In a departure from its silence on the future of nuclear power, the administration on June 29 also highlighted nuclear’s clean energy role.

A Long Way to Go?

In 2015, about 37% of the combined power generated in all three countries was from “clean” sources.

The Energy Information Administration estimates that about a third of total U.S. power generation came from renewables (13%) and nuclear plants (20%) in 2015.

1.How the U.S. power generation fuel mix could change if the Clean Power Plan is implemented, according to the Energy Information Administration's Annual Energy Outlook 2016 Early Release. Source: POWER/Sonal Patel
How the U.S. power generation fuel mix could change if the Clean Power Plan is implemented, according to the Energy Information Administration’s Annual Energy Outlook 2016 Early Release. Source: POWER/Sonal Patel

The U.S. doesn’t currently have a nationwide regulatory mandate to increase production of energy from renewables or any other energy sources, though renewable portfolio standards programs currently exist in 29 states and Washington D.C. According to the National Renewable Energy Laboratory, many of these policies, which were enacted largely during the late 1990s and 2000s, will reach their terminal targets by the end of this decade.

Mexico, which pledged to reduce its greenhouse gas emissions under the Paris Accord, has established a target to generate 40% or more of its power from zero- or low-emission energy sources by 2035, and by 50% by 2050. In 2015, an estimated 21% share of its total power generation came from nuclear (4.4%) and renewables (16.6%).

In 2013, Canada produced 62.6% of its power from hydro, 3.4% from non-hydro, and 13.3% from nuclear—a total 79.3% from zero- or low-carbon sources.

Of Unicorns and Workhorses

Even before the commitment was cemented on June 29, industry groups predictably issued statements lauding or blasting the measure.

The American Coalition for Clean Coal Electricity criticized the Obama administration’s vague plans to achieve the goal. “The Administration says one of the ways it will meet its goal is by utilizing energy from power plants with CCS. The problem with that assertion, however, is that there are no scalable plants anywhere in the world with CCS and none will ever be built in this country thanks to regulations promulgated by this Administration,” said Laura Sheehan, a senior vice president at the industry coal coalition.

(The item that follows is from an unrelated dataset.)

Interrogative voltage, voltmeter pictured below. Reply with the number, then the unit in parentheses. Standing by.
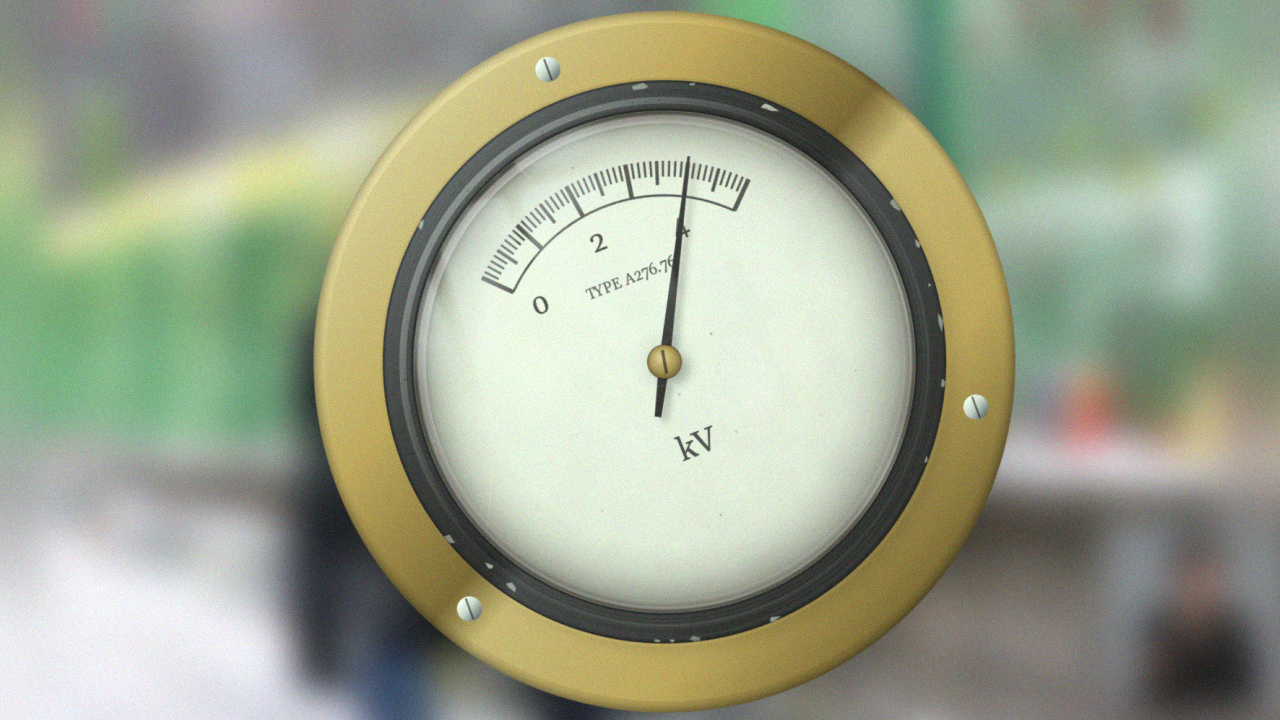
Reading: 4 (kV)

So the question is, just where will all this low- or zero-carbon energy come from? Certainly not rainbows and unicorns which one would have to pockets full of to meet these pie in-the-sky commitments.”

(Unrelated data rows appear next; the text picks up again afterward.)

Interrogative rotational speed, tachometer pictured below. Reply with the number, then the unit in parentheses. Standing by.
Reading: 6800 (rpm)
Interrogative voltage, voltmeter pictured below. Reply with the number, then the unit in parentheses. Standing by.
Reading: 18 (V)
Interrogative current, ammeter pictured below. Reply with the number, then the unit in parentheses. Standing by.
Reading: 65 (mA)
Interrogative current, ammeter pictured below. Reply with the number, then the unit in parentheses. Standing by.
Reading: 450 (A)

The American Wind Energy Association (AWEA) countered that the goal was certainly achievable. “Getting half of North America’s electricity production from zero-emission clean energy by 2025 is possible thanks to low-cost, reliable wind energy,” said AWEA CEO Tom Kiernan.

“As the lowest-cost zero-emission energy source by a large margin, wind energy will be the workhorse to meet future carbon reduction targets, while saving consumers money.”